2. clients who want to transfer their ownership interest to the other party without incurring significant stamp duty on the transfer ? Unit transfers allow this and soon no duty on unit transfer. Individuals have this problem.

3. refinancing principle. unit trust allows this but individual names doesn't.

just three challenges for the individual. wondering how you advise clients who want these options available ?
 
2. clients who want to transfer their ownership interest to the other party without incurring significant stamp duty on the transfer ? Unit transfers allow this and soon no duty on unit transfer. Individuals have this problem.

I know there's a threshold, but the land rich provision applies to unit trusts, too, right?
 
Fiona

Sorry, but that sounds to me like a very short sighted attitude.

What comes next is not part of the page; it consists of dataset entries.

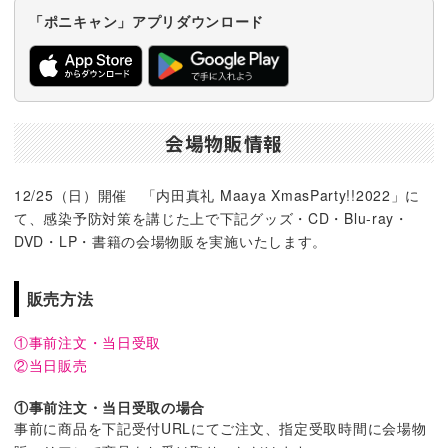
「ポニキャン」アプリダウンロード
会場物販情報
12/25（日）開催 「内田真礼 Maaya XmasParty!!2022」に
て、感染予防対策を講じた上で下記グッズ・CD・Blu-ray・
DVD・LP・書籍の会場物販を実施いたします。
販売方法
①事前注文・当日受取
②当日販売
①事前注文・当日受取の場合
事前に商品を下記受付URLにてご注文、指定受取時間に会場物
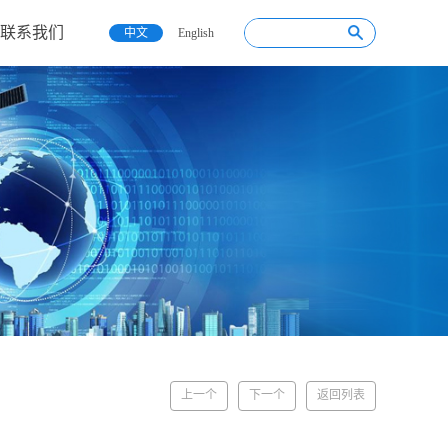
联系我们
中文
English
上一个
下一个
返回列表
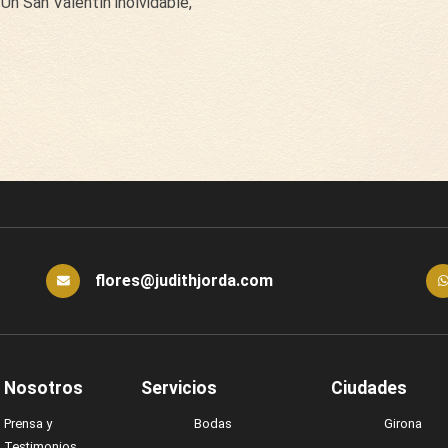
Un San Valentín inolvidable,
flores@judithjorda.com
 Nosotros
Servicios
Ciudades
Prensa y
Bodas
Girona
Testimonios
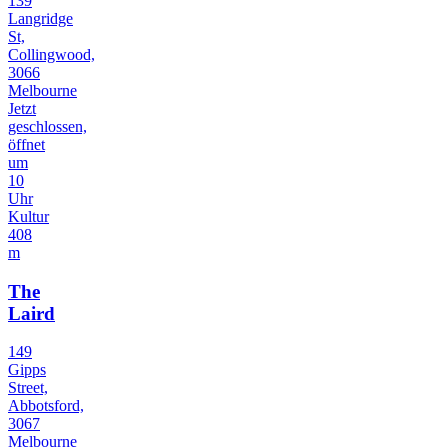
139
Langridge
St,
Collingwood,
3066
Melbourne
Jetzt
geschlossen,
öffnet
um
10
Uhr
Kultur
408
m
The
Laird
149
Gipps
Street,
Abbotsford,
3067
Melbourne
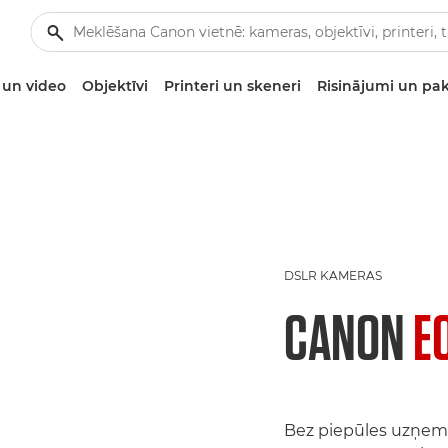
un video
Objektīvi
Printeri un skeneri
Risinājumi un pa
DSLR KAMERAS
CANON
E
Bez piepūles uzņemie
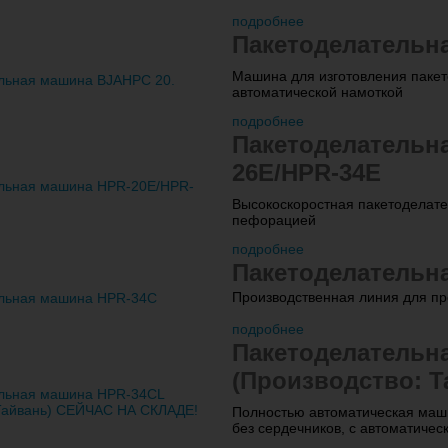
подробнее
Пакетоделательн
Машина для изготовления пакет
автоматической намоткой
подробнее
Пакетоделательн
26E/HPR-34E
Высокоскоростная пакетоделате
пефорацией
подробнее
Пакетоделательн
Производственная линия для пр
подробнее
Пакетоделательн
(Производство: 
Полностью автоматическая машин
без сердечников, с автоматичес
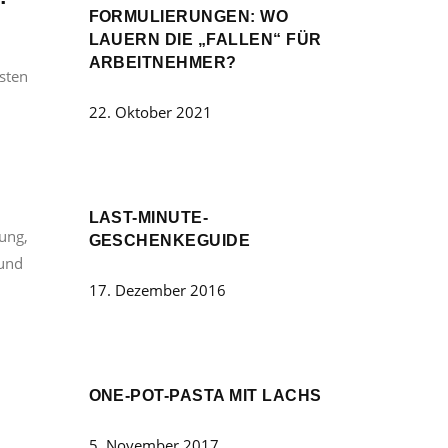
FORMULIERUNGEN: WO
LAUERN DIE „FALLEN“ FÜR
ARBEITNEHMER?
rsten
22. Oktober 2021
G
LAST-MINUTE-
ung,
GESCHENKEGUIDE
 und
17. Dezember 2016
ONE-POT-PASTA MIT LACHS
5. November 2017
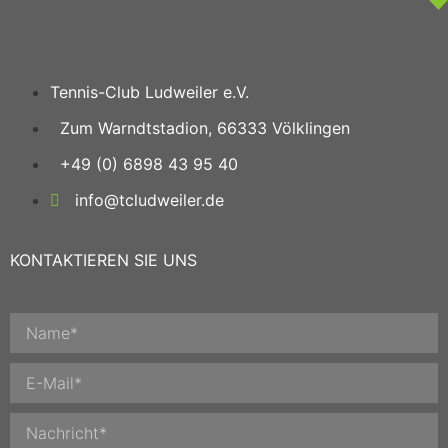
Tennis-Club Ludweiler e.V.
Zum Warndtstadion, 66333 Völklingen
+49 (0) 6898 43 95 40
info@tcludweiler.de
KONTAKTIEREN SIE UNS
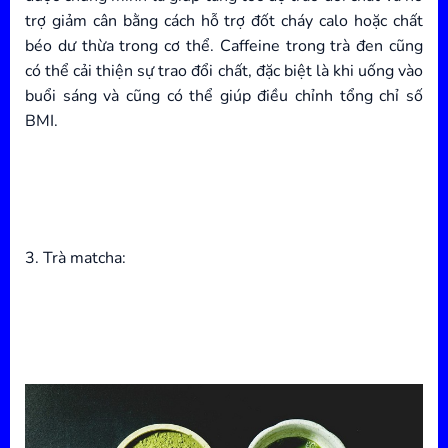
trợ giảm cân bằng cách hỗ trợ đốt cháy calo hoặc chất
béo dư thừa trong cơ thể. Caffeine trong trà đen cũng
có thể cải thiện sự trao đổi chất, đặc biệt là khi uống vào
buổi sáng và cũng có thể giúp điều chỉnh tổng chỉ số
BMI.
3. Trà matcha:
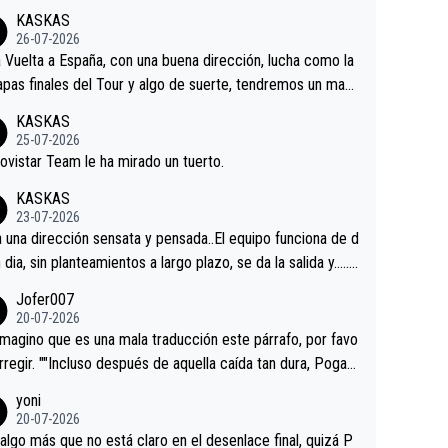
KASKAS
26-07-2026
a Vuelta a España, con una buena dirección, lucha como la
apas finales del Tour y algo de suerte, tendremos un magn
o resultado.Acepto apuestas………Suerte
KASKAS
25-07-2026
ovistar Team le ha mirado un tuerto.
KASKAS
23-07-2026
a una dirección sensata y pensada..El equipo funciona de d
n dia, sin planteamientos a largo plazo, se da la salida y…..v
os qué pasa.Hecho de menos esos directores , Langaric
Jofer007
inguez, Velez etc etc.Me da pena vivir estos momentos t
20-07-2026
istes sin victorias.
magino que es una mala traducción este párrafo, por favo
orregir. ""Incluso después de aquella caída tan dura, Pogac
olvió a atacarle en un descenso durante el Giro y Vingegaa
yoni
ermaneció pegado a su rueda. Parecía increíble la forma
20-07-2026
a que era capaz de controlar el miedo", recordó."
algo más que no está claro en el desenlace final, quizá P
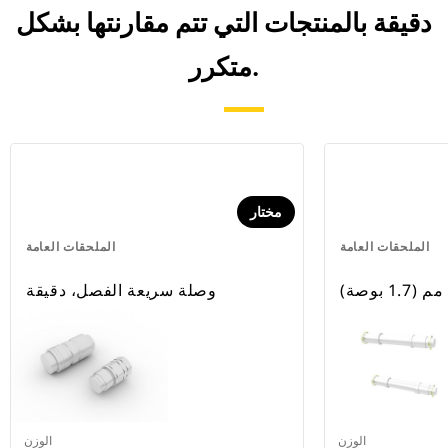
دقيقة بالمنتجات التي تتم مقارنتها بشكل
متكرر.
مختار
الملحقات العامة
الملحقات العامة
وصلة سريعة الفصل، دقيقة
الوزن
الوزن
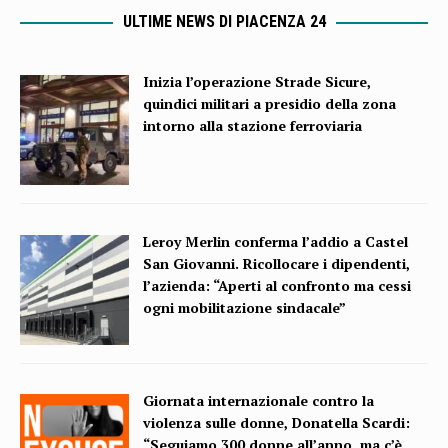
ULTIME NEWS DI PIACENZA 24
Inizia l’operazione Strade Sicure,
quindici militari a presidio della zona
intorno alla stazione ferroviaria
Leroy Merlin conferma l’addio a Castel
San Giovanni. Ricollocare i dipendenti,
l’azienda: “Aperti al confronto ma cessi
ogni mobilitazione sindacale”
Giornata internazionale contro la
violenza sulle donne, Donatella Scardi:
“Seguiamo 300 donne all’anno, ma c’è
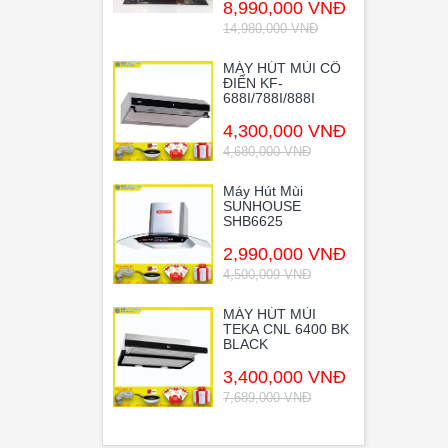
8,990,000 VNĐ
14,980,000 VNĐ
MÁY HÚT MÙI CỔ
ĐIỂN KF-
688I/788I/888I
4,300,000 VNĐ
4,680,000 VNĐ
Máy Hút Mùi
SUNHOUSE
SHB6625
2,990,000 VNĐ
4,500,009 VNĐ
MÁY HÚT MÙI
TEKA CNL 6400 BK
BLACK
3,400,000 VNĐ
7,689,000 VNĐ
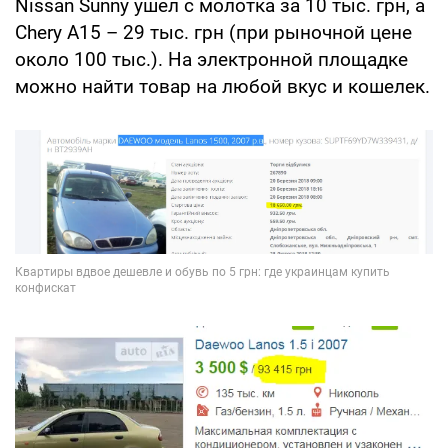
Nissan Sunny ушел с молотка за 10 тыс. грн, а
Chery A15 – 29 тыс. грн (при рыночной цене
около 100 тыс.). На электронной площадке
можно найти товар на любой вкус и кошелек.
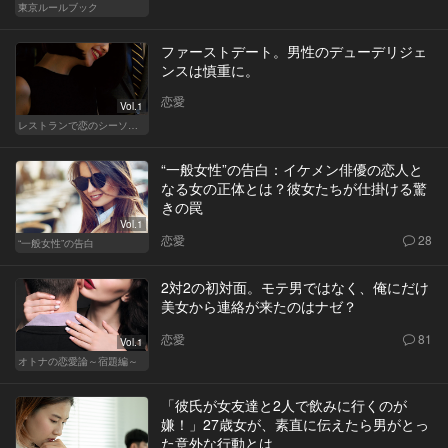
東京ルールブック
ファーストデート。男性のデューデリジェ
ンスは慎重に。
恋愛
Vol.1
レストランで恋のシーソーゲーム（WOMAN）
“一般女性”の告白：イケメン俳優の恋人と
なる女の正体とは？彼女たちが仕掛ける驚
きの罠
Vol.1
恋愛
28
“一般女性”の告白
2対2の初対面。モテ男ではなく、俺にだけ
美女から連絡が来たのはナゼ？
恋愛
81
Vol.1
オトナの恋愛論～宿題編～
「彼氏が女友達と2人で飲みに行くのが
嫌！」27歳女が、素直に伝えたら男がとっ
た意外な行動とは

Just ignore what's going to happen to CGT, because that's going to happen sometime in the future. And ignore what happens if the income circumstances change, because that will never happen. And also ignore what happens when rents increase eventually, and the property becomes negatively geared.

In my case, circumstances did change, as I went from PAYG to business owner, and my wife stayed in the workforce. Her PAYG income was then considerably larger than mine. Then we had to sell a property to finance another business- at considerable profit. It was worth tens of thousands of dollars to us to be able to distribute the capital gain. This is after several years of taking advantage of distributing the income from the property as it was strongly positively geared, even after depreciation and expenses.

(Several previous properties had been bought in joint names, which has caused some disadvantage, although partially offset by that one property in a trust, then subsequently businesses in trusts).

There were expenses which a trust could claim which an individual could not- they tended not to be huge, but better in our hands than gov's.

There are also trust structures available which can give negative gearing advantages, although I had had no direct experience of these.
 
alex

yes the land rich tax provisions apply to unit trusts. in victoria a landholder is land rich if:

- it has land holdings in Victoria with an unencumbered value of $1,000,000 or more; and

- its land holdings in all places, whether within and outside Australia, comprise 60% or more of the unencumbered value of all its property.

If a landholder does not meet either one or both of the above tests, it is not a land rich landholder for the purposes of the provisions.

Unencumbered value means the market value of the item of property, without being reduced by the amount of any charges, mortgages or other encumbrances.

forgot to mention rules changed from 1 july 2012 and now the second part being the 60% is gone so just $1m in unencumbered land.